If people are willing to pay for a program to play the game for you.
And it most definitely is not undetectable. His own boards have dozens of pages of posts from his customers who got their accounts banned for using WOWGlider.
Funniest are the morons who whine how their other accounts got banned too - stuff like 'I only glided on one (farming) account, they wtfpwned my main account too!!!' (duh, TOS says Blizzard can nuke all your accounts if you violate it)
Anyway, WOWGlider dev is a lowlife who profits from runing the game for those who actually belive in playing by the rules. So props to Blizzard if they actually try to bury him in legal crap - he'd deserve something much worse, but sadly judges don't toss people into jail for hacking game clients with the intent of ruining the game for all players.
If a game is so suckie that you are willing to pay for a computer program to do it for you....wouldn't it be better to just not get the game to begin with?
Once you start despising the jerks, you become one.
If you believe that this site should be shut down, you believe in the same principles that the DMCA was based on.
I'll take False Generalizations for $200, Alex.

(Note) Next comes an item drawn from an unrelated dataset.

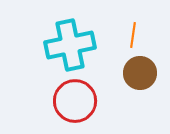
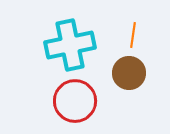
brown circle: moved 11 px left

I believe that this guy should be put out of business, but not because of the DMCA.
If they had a legal leg to stand on, the Blizz team would have left him with their list of legal complaints, not taken it back after allowing him to briefly look at it. They can afford a few pieces of paper in a legal process.
I don't see any other way to interpret their behavoir. Their complaints wouldn't stand up to scrutiny, so they don't let him scrutinize it.
That being said, there are two reasons people grind: to level a toon they want to actually play, and to gather cash so that they don't have to grind for it to support their raiding habits.
They could eliminate the former reason by giving new characters on an account with one or two max level characters perma double xp, or triple or something along those lines.
If leveling subsequent characters was much faster a good deal of folks would lose interest in bots. That is an old complaint, to be sure, but it's relevant.
Alcohol, Tobacco and Firearms should be the name of a store, not a government agency.